If you mean the bridge by the horse stables, it seems like a short trip. With the rain weve had, Id launch at Old Riley Fuzzel. It dead ends into Spring Creek, and there is a kayak/canoe launch there.


----------



## txguy79 (Jun 1, 2010)

Thanks for the advice. My thoughts were to find a beach, anchor spot or tree and wait for the whites to come through but you're right, may be too much water flowing.


----------



## John_B_1 (Jan 28, 2011)

Keep in mind if you go trough and get out at jj park you will need to contact them and give them your float plan I was going to kayak there and they told me if you launch at jj you have to get out somewhere else they said its a one way creek meaning if you go upstream you have to get out up stream. I know this doesn't make any sense but I'm just going off of what they told me. I have launched at cypresswood and came back and took out there, but the park has its own set of rules


----------



## John_B_1 (Jan 28, 2011)

Oh by the way the gage is showing almost 1,000 cfs with more rain to come today and rain this weekend it might take a week and a half to get back to normal saying we don't get any more rain next week


----------



## dnix (Dec 27, 2011)

For those of who don't know where the launch is near Riley Fuzzel and Spring Creek, here is a link to a satellite view of it.

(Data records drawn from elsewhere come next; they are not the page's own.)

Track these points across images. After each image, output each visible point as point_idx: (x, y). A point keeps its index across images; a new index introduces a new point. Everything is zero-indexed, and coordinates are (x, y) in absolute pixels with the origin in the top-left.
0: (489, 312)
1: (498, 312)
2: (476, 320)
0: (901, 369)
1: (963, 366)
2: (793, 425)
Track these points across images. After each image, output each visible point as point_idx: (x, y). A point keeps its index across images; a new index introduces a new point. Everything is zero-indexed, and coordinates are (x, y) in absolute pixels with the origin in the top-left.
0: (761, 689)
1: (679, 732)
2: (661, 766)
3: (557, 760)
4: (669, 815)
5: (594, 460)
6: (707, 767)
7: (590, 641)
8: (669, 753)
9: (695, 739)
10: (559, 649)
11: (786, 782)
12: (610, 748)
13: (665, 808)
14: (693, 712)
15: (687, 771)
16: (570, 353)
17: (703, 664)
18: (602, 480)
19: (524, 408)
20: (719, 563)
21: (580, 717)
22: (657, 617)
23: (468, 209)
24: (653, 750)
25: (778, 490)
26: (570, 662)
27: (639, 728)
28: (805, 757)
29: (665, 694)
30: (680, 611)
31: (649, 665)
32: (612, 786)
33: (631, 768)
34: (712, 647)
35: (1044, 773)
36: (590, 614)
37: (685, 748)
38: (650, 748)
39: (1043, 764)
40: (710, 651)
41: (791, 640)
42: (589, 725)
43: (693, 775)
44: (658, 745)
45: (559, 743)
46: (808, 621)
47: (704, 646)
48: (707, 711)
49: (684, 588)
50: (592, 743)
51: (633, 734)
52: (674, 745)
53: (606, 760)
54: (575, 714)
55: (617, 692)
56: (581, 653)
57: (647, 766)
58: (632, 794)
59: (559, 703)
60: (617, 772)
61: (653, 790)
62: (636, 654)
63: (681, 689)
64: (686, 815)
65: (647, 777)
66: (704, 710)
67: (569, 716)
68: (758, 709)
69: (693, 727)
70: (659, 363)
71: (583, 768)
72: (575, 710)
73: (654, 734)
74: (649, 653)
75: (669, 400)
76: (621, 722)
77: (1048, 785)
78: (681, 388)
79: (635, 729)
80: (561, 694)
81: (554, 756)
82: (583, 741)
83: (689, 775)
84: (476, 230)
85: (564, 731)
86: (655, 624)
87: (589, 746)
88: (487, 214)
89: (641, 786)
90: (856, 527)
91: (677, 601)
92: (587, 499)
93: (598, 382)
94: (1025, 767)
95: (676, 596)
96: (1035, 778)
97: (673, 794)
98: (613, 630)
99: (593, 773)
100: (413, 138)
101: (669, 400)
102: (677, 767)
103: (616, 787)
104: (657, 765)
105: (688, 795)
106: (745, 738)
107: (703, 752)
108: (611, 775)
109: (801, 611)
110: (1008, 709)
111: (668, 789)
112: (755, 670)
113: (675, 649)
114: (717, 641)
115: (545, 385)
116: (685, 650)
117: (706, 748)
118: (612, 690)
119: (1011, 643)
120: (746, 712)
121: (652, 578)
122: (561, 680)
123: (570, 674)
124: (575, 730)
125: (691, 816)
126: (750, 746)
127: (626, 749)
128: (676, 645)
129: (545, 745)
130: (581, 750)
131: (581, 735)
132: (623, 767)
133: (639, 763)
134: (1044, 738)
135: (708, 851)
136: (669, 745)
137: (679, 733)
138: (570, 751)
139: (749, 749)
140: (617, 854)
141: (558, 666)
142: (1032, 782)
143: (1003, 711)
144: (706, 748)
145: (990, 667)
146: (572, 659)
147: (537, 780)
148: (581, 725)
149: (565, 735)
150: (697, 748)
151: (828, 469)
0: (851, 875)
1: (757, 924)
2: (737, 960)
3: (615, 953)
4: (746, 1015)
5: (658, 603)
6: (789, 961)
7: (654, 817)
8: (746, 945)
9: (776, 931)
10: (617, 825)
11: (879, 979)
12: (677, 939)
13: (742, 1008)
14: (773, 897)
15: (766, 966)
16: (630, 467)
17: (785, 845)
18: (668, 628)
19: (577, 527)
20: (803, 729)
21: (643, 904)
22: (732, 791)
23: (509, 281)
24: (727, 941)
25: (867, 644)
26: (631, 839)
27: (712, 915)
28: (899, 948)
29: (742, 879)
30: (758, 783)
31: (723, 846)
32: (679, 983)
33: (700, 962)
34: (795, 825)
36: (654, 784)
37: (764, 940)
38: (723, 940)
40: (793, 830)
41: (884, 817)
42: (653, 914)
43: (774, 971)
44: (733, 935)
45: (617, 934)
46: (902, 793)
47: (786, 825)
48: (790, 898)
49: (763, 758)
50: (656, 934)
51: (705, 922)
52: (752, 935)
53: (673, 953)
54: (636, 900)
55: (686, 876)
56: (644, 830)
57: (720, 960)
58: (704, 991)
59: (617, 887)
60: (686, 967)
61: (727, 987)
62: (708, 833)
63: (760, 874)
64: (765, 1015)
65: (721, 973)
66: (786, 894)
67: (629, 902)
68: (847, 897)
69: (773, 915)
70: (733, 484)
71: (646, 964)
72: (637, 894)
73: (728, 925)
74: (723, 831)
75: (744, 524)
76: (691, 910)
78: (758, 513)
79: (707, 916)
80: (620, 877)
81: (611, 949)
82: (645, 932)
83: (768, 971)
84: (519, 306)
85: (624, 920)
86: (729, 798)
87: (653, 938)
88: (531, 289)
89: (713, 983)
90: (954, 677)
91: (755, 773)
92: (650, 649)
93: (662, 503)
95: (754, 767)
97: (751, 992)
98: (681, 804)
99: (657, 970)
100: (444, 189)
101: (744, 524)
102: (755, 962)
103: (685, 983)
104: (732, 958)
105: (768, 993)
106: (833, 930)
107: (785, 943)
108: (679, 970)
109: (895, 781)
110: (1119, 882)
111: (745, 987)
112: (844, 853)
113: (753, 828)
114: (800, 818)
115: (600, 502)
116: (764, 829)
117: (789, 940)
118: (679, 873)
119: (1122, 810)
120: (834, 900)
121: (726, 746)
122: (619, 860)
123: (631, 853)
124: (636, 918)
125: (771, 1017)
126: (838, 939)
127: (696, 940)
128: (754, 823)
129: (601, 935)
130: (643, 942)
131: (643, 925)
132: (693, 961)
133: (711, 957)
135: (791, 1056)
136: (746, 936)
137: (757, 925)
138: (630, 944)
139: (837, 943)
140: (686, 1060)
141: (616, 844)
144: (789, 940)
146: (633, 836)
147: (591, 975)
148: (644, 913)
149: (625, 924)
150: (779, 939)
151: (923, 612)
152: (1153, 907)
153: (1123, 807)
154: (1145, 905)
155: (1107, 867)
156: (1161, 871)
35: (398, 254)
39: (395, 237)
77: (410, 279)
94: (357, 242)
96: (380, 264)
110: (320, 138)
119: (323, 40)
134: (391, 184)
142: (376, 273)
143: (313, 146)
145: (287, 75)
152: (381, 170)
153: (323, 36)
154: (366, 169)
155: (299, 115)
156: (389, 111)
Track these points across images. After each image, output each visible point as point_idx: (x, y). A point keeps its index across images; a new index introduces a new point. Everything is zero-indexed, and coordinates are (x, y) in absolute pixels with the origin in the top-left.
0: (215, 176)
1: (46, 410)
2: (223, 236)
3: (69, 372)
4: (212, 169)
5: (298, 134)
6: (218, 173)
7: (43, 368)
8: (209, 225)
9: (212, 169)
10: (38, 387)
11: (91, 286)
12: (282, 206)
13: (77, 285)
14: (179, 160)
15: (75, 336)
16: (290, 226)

https://maps.google.com/maps?hl=en&...w1I7smjfpvfSDvs7-snM_w&cbp=12,329.35,,0,18.69


----------



## txguy79 (Jun 1, 2010)

John_B_1 said:


> Oh by the way the gage is showing almost 1,000 cfs with more rain to come today and rain this weekend it might take a week and a half to get back to normal saying we don't get any more rain next week


Heard that!


----------



## txguy79 (Jun 1, 2010)

Anybody think the white bass are running up from lake Houston yet, with all this rain?


----------



## SwineAssassiN (Jul 24, 2011)

txguy79 said:


> Anybody think the white bass are running up from lake Houston yet, with all this rain?


I think so


----------



## txguy79 (Jun 1, 2010)

Suppossed to rain Sunday and Monday, I think? I wonder how far up they'll be by then?


----------



## Wett'n my Hooks (Mar 26, 2011)

Also a water temp. of 58 or warmer, for the best times.


----------



## txguy79 (Jun 1, 2010)

Anybody know the current water temp?


----------



## Yort69 (Jan 31, 2011)

http://waterdata.usgs.gov/tx/nwis/u...13-01-03&end_date=2013-01-10&site_no=08068500



txguy79 said:


> Anybody know the current water temp?


----------



## txguy79 (Jun 1, 2010)

With the water volume the way it is right now. I'm thinking about bank fishing the creek with artificials. Good idea? Or wait a while?


----------



## Midnight Splash (May 24, 2011)

I'd wait. It will be too muddy right now.


----------



## BloomKSU (Mar 7, 2011)

Looks like the water temp is right at 58 deg. right now.


----------



## dnix (Dec 27, 2011)

Surely the current is moving to fast to fish off the bank right now?


----------



## SwineAssassiN (Jul 24, 2011)

Id wait for a few days after this weekends forcasted showers


----------



## txguy79 (Jun 1, 2010)

I agree it's going to take a while but I just wonder how far north they'll run with all this rain before we can fish it


----------



## dynal (Jul 5, 2012)

Anyone ever tried to catch whites in JJ park? I am wondering if it is worth a try on following long weekend


----------



## John_B_1 (Jan 28, 2011)

I imagine the water is flowing to fast to go now or it's too muddy I think it's going to take a little while to calm down


----------